Source texts of formatted documents:
+-------+
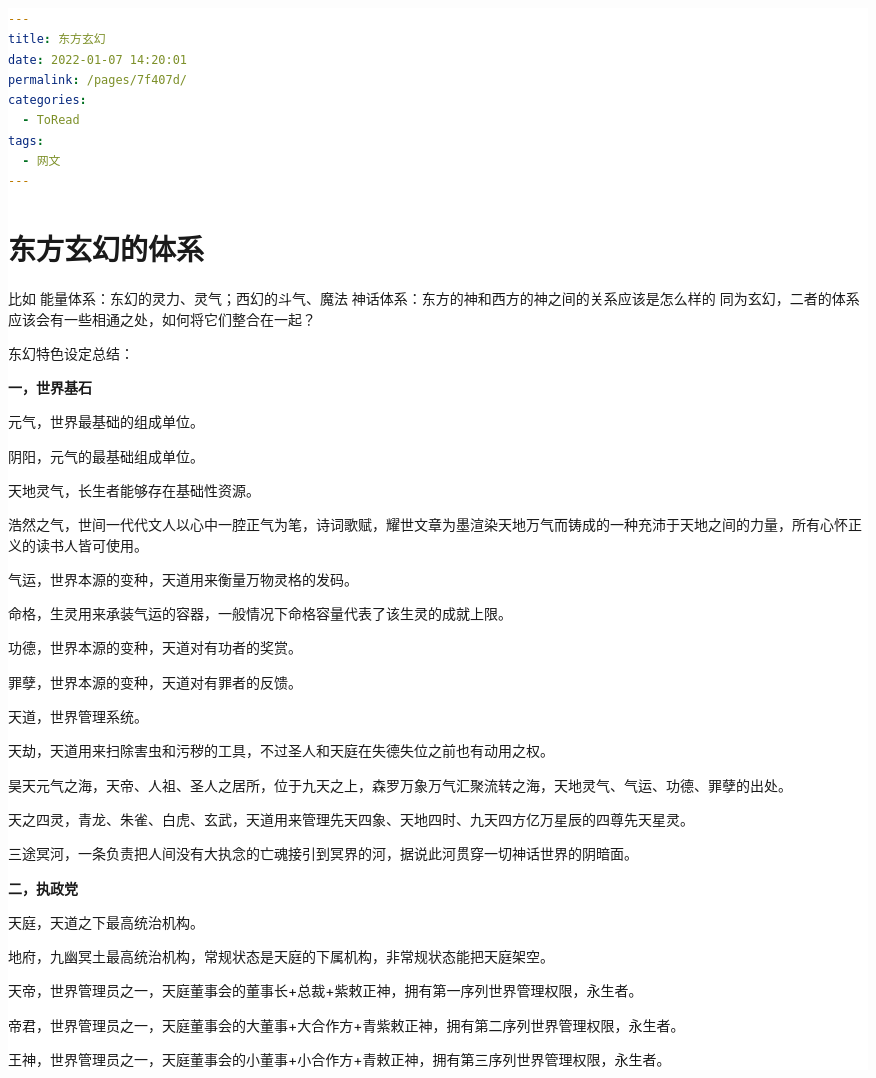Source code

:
 ```yaml
---
title: 东方玄幻
date: 2022-01-07 14:20:01
permalink: /pages/7f407d/
categories:
  - ToRead
tags:
  - 网文
---
```

# 东方玄幻的体系

比如
能量体系：东幻的灵力、灵气；西幻的斗气、魔法
神话体系：东方的神和西方的神之间的关系应该是怎么样的
同为玄幻，二者的体系应该会有一些相通之处，如何将它们整合在一起？

东幻特色设定总结：

**一，世界基石**

元气，世界最基础的组成单位。

阴阳，元气的最基础组成单位。

天地灵气，长生者能够存在基础性资源。

浩然之气，世间一代代文人以心中一腔正气为笔，诗词歌赋，耀世文章为墨渲染天地万气而铸成的一种充沛于天地之间的力量，所有心怀正义的读书人皆可使用。

气运，世界本源的变种，天道用来衡量万物灵格的发码。

命格，生灵用来承装气运的容器，一般情况下命格容量代表了该生灵的成就上限。

功德，世界本源的变种，天道对有功者的奖赏。

罪孽，世界本源的变种，天道对有罪者的反馈。

天道，世界管理系统。

天劫，天道用来扫除害虫和污秽的工具，不过圣人和天庭在失德失位之前也有动用之权。

昊天元气之海，天帝、人祖、圣人之居所，位于九天之上，森罗万象万气汇聚流转之海，天地灵气、气运、功德、罪孽的出处。

天之四灵，青龙、朱雀、白虎、玄武，天道用来管理先天四象、天地四时、九天四方亿万星辰的四尊先天星灵。

三途冥河，一条负责把人间没有大执念的亡魂接引到冥界的河，据说此河贯穿一切神话世界的阴暗面。

**二，执政党**

天庭，天道之下最高统治机构。

地府，九幽冥土最高统治机构，常规状态是天庭的下属机构，非常规状态能把天庭架空。

天帝，世界管理员之一，天庭董事会的董事长+总裁+紫敕正神，拥有第一序列世界管理权限，永生者。

帝君，世界管理员之一，天庭董事会的大董事+大合作方+青紫敕正神，拥有第二序列世界管理权限，永生者。

王神，世界管理员之一，天庭董事会的小董事+小合作方+青敕正神，拥有第三序列世界管理权限，永生者。

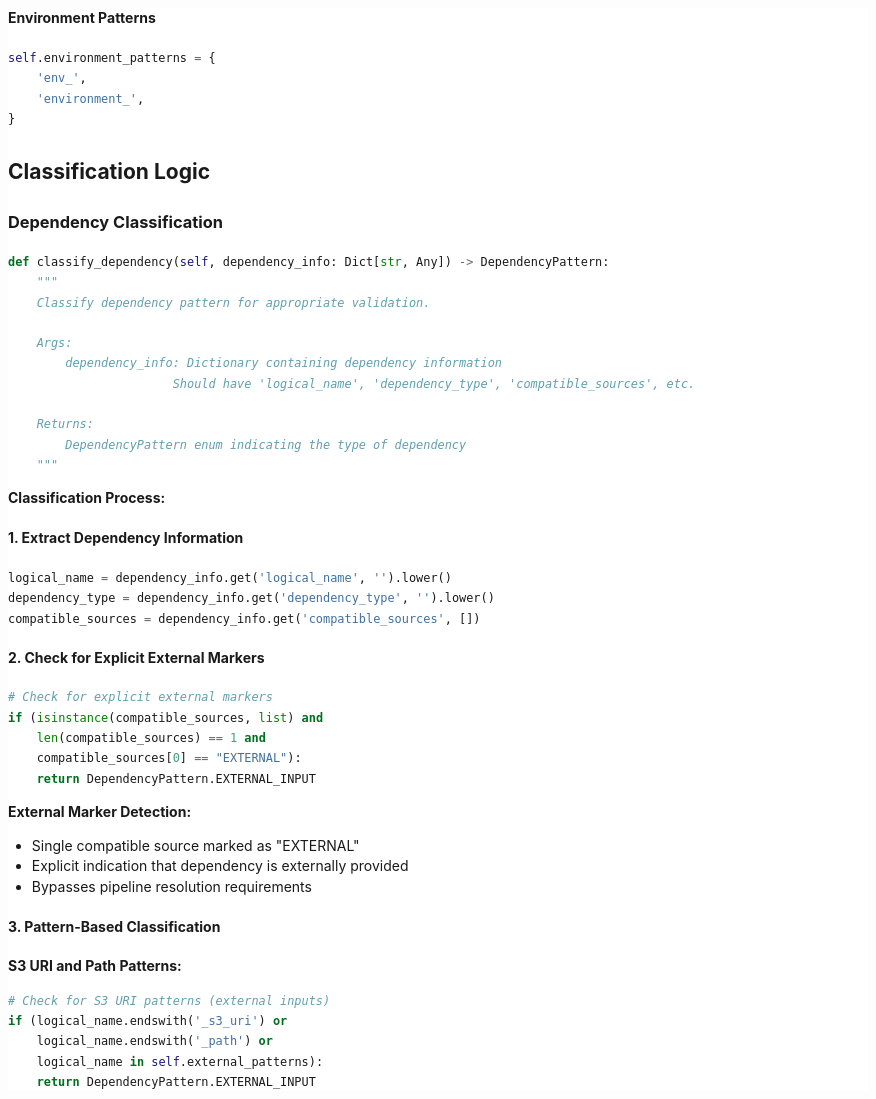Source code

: #### Environment Patterns
```python
self.environment_patterns = {
    'env_',
    'environment_',
}
```

## Classification Logic

### Dependency Classification

```python
def classify_dependency(self, dependency_info: Dict[str, Any]) -> DependencyPattern:
    """
    Classify dependency pattern for appropriate validation.
    
    Args:
        dependency_info: Dictionary containing dependency information
                       Should have 'logical_name', 'dependency_type', 'compatible_sources', etc.
    
    Returns:
        DependencyPattern enum indicating the type of dependency
    """
```

**Classification Process:**

#### 1. Extract Dependency Information
```python
logical_name = dependency_info.get('logical_name', '').lower()
dependency_type = dependency_info.get('dependency_type', '').lower()
compatible_sources = dependency_info.get('compatible_sources', [])
```

#### 2. Check for Explicit External Markers
```python
# Check for explicit external markers
if (isinstance(compatible_sources, list) and 
    len(compatible_sources) == 1 and 
    compatible_sources[0] == "EXTERNAL"):
    return DependencyPattern.EXTERNAL_INPUT
```

**External Marker Detection:**
- Single compatible source marked as "EXTERNAL"
- Explicit indication that dependency is externally provided
- Bypasses pipeline resolution requirements

#### 3. Pattern-Based Classification

**S3 URI and Path Patterns:**
```python
# Check for S3 URI patterns (external inputs)
if (logical_name.endswith('_s3_uri') or 
    logical_name.endswith('_path') or
    logical_name in self.external_patterns):
    return DependencyPattern.EXTERNAL_INPUT
```
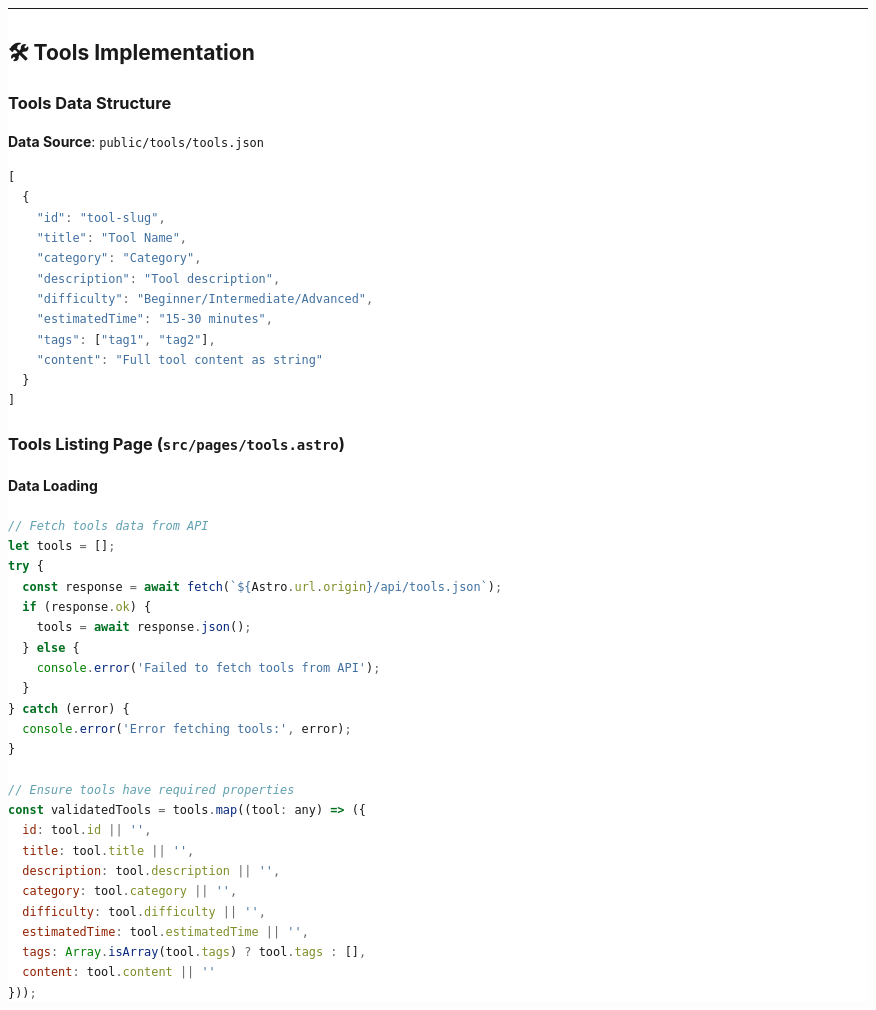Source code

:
 ```css
```

---

## 🛠 Tools Implementation

### Tools Data Structure

**Data Source**: `public/tools/tools.json`
```javascript
[
  {
    "id": "tool-slug",
    "title": "Tool Name",
    "category": "Category",
    "description": "Tool description",
    "difficulty": "Beginner/Intermediate/Advanced",
    "estimatedTime": "15-30 minutes",
    "tags": ["tag1", "tag2"],
    "content": "Full tool content as string"
  }
]
```

### Tools Listing Page (`src/pages/tools.astro`)

#### Data Loading
```javascript
// Fetch tools data from API
let tools = [];
try {
  const response = await fetch(`${Astro.url.origin}/api/tools.json`);
  if (response.ok) {
    tools = await response.json();
  } else {
    console.error('Failed to fetch tools from API');
  }
} catch (error) {
  console.error('Error fetching tools:', error);
}

// Ensure tools have required properties
const validatedTools = tools.map((tool: any) => ({
  id: tool.id || '',
  title: tool.title || '',
  description: tool.description || '',
  category: tool.category || '',
  difficulty: tool.difficulty || '',
  estimatedTime: tool.estimatedTime || '',
  tags: Array.isArray(tool.tags) ? tool.tags : [],
  content: tool.content || ''
}));
```
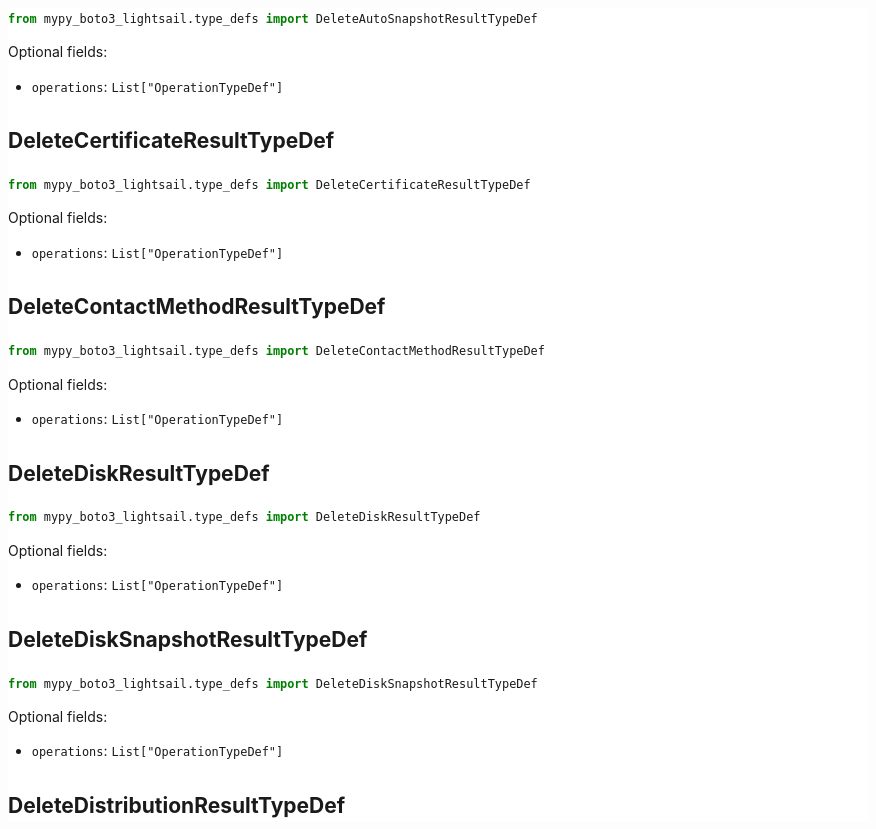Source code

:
 ```python
from mypy_boto3_lightsail.type_defs import DeleteAutoSnapshotResultTypeDef
```




Optional fields:
- `operations`: `List["OperationTypeDef"]`


## DeleteCertificateResultTypeDef

```python
from mypy_boto3_lightsail.type_defs import DeleteCertificateResultTypeDef
```




Optional fields:
- `operations`: `List["OperationTypeDef"]`


## DeleteContactMethodResultTypeDef

```python
from mypy_boto3_lightsail.type_defs import DeleteContactMethodResultTypeDef
```




Optional fields:
- `operations`: `List["OperationTypeDef"]`


## DeleteDiskResultTypeDef

```python
from mypy_boto3_lightsail.type_defs import DeleteDiskResultTypeDef
```




Optional fields:
- `operations`: `List["OperationTypeDef"]`


## DeleteDiskSnapshotResultTypeDef

```python
from mypy_boto3_lightsail.type_defs import DeleteDiskSnapshotResultTypeDef
```




Optional fields:
- `operations`: `List["OperationTypeDef"]`


## DeleteDistributionResultTypeDef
+-------+
** What you will do **
In the entries above, find each line with the string "DeleteDiskResultTypeDef" and copy it.

** Response **
## DeleteDiskResultTypeDef
from mypy_boto3_lightsail.type_defs import DeleteDiskResultTypeDef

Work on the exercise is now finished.